Steve Wynn had some advice. It hasn't been the gambling that's key to casinos' success. It's everything else.
That's why after he recently won the opportunity to build Boston's first casino-hotel, he said he has grand plans for a property that will feature an entry akin to those in Las Vegas, but will tuck slot machines and table games away.
The billionaire developer who has shaped the Las Vegas Strip offered that advice Tuesday night to a crowd gathered for the gambling industry's annual G2E Global Gaming Expo.
The industry has been rattled by troubles in Atlantic City. Four casinos have closed there this year, eliminating 8,000 casino jobs.
Competition has grown fierce as more states have legalized casino gambling. Industry leaders say an emphasis on non-gambling revenue sources including restaurants, shopping and entertainment is what will win the day for the industry.
"It was never the slot machines," he said. "The machines have no power unto themselves."
Finding those machines or table games is less of a challenge than it used to be as more casinos open across the country
"It's about things that give people a chance to live big," Wynn said. That's why they come to Las Vegas, he said. "If you give it to 'em, you're going to be OK."
Wynn listed some of his casino-hotel developments over the years — the Golden Nugget in downtown Las Vegas, Mirage Hotel and Casino, Bellagio and Encore — that all carried a similar business lesson: visitors spent more outside the casino floor than they did on it. Not to say they didn't make significant wagers on table games and slot machines according to the gambling revenue figures Wynn also listed.

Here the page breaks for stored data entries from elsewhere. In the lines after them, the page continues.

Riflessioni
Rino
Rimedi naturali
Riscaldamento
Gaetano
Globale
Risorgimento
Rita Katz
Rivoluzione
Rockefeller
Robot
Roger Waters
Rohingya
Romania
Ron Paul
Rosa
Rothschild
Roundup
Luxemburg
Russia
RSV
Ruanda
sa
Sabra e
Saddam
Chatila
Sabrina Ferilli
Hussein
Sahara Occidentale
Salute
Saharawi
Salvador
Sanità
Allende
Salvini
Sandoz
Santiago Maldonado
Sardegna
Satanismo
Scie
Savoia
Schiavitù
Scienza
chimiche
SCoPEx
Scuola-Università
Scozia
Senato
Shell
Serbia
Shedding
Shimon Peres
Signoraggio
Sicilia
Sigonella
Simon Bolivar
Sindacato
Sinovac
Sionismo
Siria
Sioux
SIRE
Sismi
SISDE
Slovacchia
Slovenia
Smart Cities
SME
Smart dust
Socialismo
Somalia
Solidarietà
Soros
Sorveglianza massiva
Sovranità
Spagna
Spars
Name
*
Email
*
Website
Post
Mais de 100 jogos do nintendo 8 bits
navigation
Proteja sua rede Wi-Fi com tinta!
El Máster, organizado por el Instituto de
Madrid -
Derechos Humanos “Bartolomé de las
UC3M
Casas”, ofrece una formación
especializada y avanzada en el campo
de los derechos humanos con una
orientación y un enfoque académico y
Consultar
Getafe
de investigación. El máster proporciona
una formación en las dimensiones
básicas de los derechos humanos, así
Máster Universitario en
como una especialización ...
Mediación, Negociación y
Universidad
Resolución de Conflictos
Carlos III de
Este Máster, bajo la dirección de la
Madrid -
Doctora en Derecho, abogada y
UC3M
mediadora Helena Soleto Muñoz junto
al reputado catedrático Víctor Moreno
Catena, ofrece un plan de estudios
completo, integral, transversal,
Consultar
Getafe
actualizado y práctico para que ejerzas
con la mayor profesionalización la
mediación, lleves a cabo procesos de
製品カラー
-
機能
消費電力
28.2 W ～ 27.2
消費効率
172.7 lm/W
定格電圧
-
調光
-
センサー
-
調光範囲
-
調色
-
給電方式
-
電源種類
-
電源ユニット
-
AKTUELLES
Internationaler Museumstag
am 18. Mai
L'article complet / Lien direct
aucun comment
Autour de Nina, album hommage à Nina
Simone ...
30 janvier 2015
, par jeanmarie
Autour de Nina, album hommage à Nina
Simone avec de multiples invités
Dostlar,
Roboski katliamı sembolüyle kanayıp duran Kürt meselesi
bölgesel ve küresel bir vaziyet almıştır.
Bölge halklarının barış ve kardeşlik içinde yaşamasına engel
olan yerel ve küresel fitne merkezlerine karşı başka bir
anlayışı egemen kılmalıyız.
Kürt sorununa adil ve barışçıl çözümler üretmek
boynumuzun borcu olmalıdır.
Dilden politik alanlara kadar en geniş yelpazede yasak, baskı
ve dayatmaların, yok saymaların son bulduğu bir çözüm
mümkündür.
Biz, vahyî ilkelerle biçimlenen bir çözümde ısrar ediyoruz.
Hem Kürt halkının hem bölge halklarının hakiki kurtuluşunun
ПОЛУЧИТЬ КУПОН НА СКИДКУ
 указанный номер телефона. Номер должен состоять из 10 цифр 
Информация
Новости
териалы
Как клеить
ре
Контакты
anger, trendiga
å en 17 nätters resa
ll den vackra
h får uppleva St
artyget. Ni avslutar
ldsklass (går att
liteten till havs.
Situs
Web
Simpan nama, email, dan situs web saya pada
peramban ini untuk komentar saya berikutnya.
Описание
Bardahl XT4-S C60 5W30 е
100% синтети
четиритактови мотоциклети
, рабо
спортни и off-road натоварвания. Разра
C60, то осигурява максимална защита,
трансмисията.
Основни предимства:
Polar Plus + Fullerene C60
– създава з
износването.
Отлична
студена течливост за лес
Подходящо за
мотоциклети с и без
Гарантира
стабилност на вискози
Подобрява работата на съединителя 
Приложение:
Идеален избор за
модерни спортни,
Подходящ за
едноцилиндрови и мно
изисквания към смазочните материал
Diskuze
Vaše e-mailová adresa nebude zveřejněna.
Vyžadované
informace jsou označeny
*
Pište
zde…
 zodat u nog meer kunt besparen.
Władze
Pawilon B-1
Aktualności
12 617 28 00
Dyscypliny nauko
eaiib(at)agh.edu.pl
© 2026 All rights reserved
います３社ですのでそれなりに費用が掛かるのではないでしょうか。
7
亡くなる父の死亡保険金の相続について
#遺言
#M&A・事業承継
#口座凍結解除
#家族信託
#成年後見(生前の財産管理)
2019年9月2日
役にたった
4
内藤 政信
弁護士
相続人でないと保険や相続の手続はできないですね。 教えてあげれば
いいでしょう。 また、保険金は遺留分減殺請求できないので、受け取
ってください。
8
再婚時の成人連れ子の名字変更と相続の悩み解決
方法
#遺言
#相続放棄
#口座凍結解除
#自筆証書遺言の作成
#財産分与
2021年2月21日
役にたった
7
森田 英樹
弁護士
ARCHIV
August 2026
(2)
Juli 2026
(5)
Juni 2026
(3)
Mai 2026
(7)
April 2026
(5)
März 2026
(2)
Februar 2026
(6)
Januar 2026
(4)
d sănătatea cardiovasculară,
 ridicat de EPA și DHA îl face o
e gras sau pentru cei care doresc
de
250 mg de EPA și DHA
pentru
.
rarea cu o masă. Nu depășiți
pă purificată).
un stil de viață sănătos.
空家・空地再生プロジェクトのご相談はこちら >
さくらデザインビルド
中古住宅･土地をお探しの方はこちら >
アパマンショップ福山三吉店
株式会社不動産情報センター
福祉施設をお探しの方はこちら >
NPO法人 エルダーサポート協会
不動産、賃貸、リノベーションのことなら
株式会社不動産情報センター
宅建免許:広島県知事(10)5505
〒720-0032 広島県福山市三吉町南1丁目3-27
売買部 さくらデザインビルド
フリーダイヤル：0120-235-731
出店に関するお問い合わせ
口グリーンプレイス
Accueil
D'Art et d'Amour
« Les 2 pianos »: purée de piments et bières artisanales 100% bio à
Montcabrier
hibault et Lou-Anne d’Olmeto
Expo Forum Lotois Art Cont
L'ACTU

But the casino developer was pointing out what industry leaders have been seeing elsewhere in regions where the gambling business is struggling. Without a unique experience to keep visitors coming back, whether it was for a free shrimp cocktail from the Golden Nugget or a first-of-its-kind fountain show at the Bellagio, a casino might just be a "box with slots" near another box with slots, he said.
Talking about his several hundred million dollar investment to build the Mirage, Wynn mentioned the hotel's man-made volcano that erupts nightly.
"We started putting things in front of the building that didn't have a cash register in front of them," he said.
Sheldon Adelson, the CEO and chair of Las Vegas Sands Corp., is scheduled to speak to the conference Wednesday night.